What you have to do: Quote the lines below word for word, omitting the pictures from your answer.
-*-
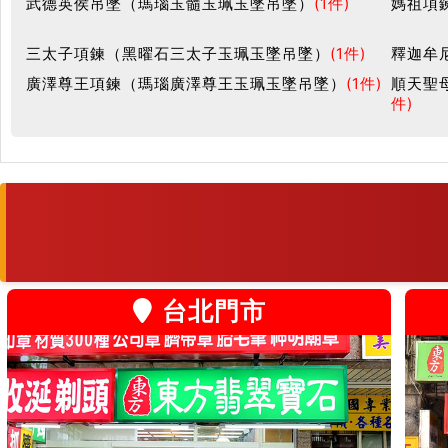
武德英侯吊墜（瑪瑙玉髓玉珮玉墜吊墜）
(1件)
媽祖項
三太子項鍊（黑曜石三太子玉珮玉墜吊墜）
(1件)
釋迦牟
廣澤尊王項鍊（瑪瑙廣澤尊王玉珮玉墜吊墜）
(1件)
順天聖
件)
台北門市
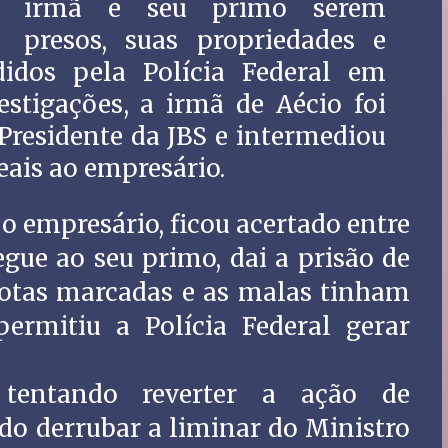
irmã e seu primo serem
presos, suas propriedades e
didos pela Polícia Federal em
stigações, a irmã de Aécio foi
Presidente da JBS e intermediou
reais ao empresário.
o empresário, ficou acertado entre
gue ao seu primo, dai a prisão de
otas marcadas e as malas tinham
ermitiu a Polícia Federal gerar
tentando reverter a ação de
o derrubar a liminar do Ministro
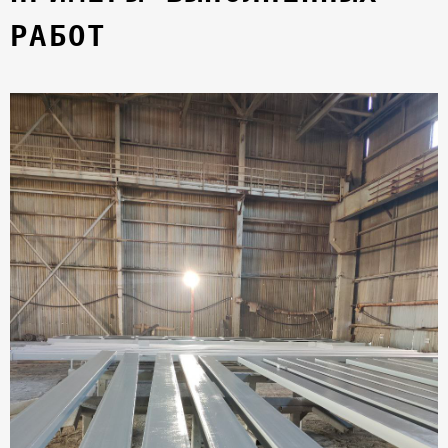
РАБОТ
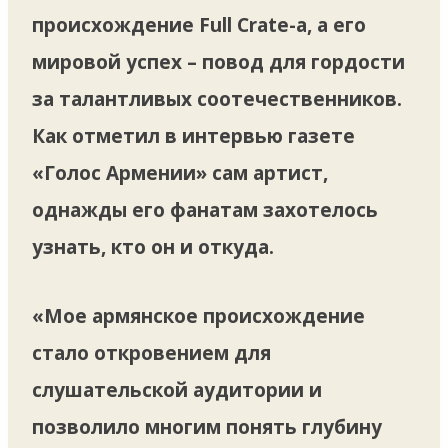
происхождение Full Crate-а, а его
мировой успех – повод для гордости
за талантливых соотечественников.
Как отметил в интервью газете
«Голос Армении» сам артист,
однажды его фанатам захотелось
узнать, кто он и откуда.
«Мое армянское происхождение
стало откровением для
слушательской аудитории и
позволило многим понять глубину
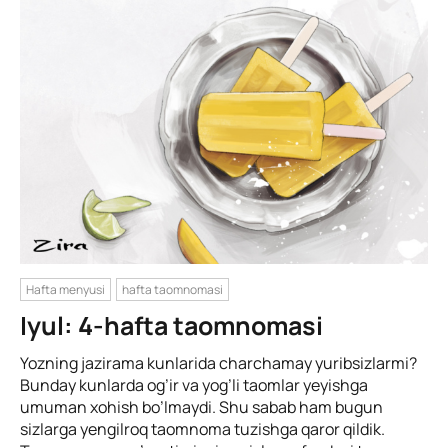
Hafta menyusi
hafta taomnomasi
Iyul: 4-hafta taomnomasi
Yozning jazirama kunlarida charchamay yuribsizlarmi?
Bunday kunlarda og’ir va yog’li taomlar yeyishga
umuman xohish bo’lmaydi. Shu sabab ham bugun
sizlarga yengilroq taomnoma tuzishga qaror qildik.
-*-
Exercise answer:
武德英侯吊墜（瑪瑙玉髓玉珮玉墜吊墜）
(1件)
媽祖項
三太子項鍊（黑曜石三太子玉珮玉墜吊墜）
(1件)
釋迦牟
廣澤尊王項鍊（瑪瑙廣澤尊王玉珮玉墜吊墜）
(1件)
順天聖
件)
台北門市
irmã e seu primo serem
presos, suas propriedades e
didos pela Polícia Federal em
stigações, a irmã de Aécio foi
Presidente da JBS e intermediou
reais ao empresário.
o empresário, ficou acertado entre
gue ao seu primo, dai a prisão de
otas marcadas e as malas tinham
ermitiu a Polícia Federal gerar
tentando reverter a ação de
o derrubar a liminar do Ministro
РАБОТ
происхождение Full Crate-а, а его
мировой успех – повод для гордости
за талантливых соотечественников.
Как отметил в интервью газете
«Голос Армении» сам артист,
однажды его фанатам захотелось
узнать, кто он и откуда.
«Мое армянское происхождение
стало откровением для
слушательской аудитории и
позволило многим понять глубину
Hafta menyusi
hafta taomnomasi
Iyul: 4-hafta taomnomasi
Yozning jazirama kunlarida charchamay yuribsizlarmi?
Bunday kunlarda og’ir va yog’li taomlar yeyishga
umuman xohish bo’lmaydi. Shu sabab ham bugun
sizlarga yengilroq taomnoma tuzishga qaror qildik.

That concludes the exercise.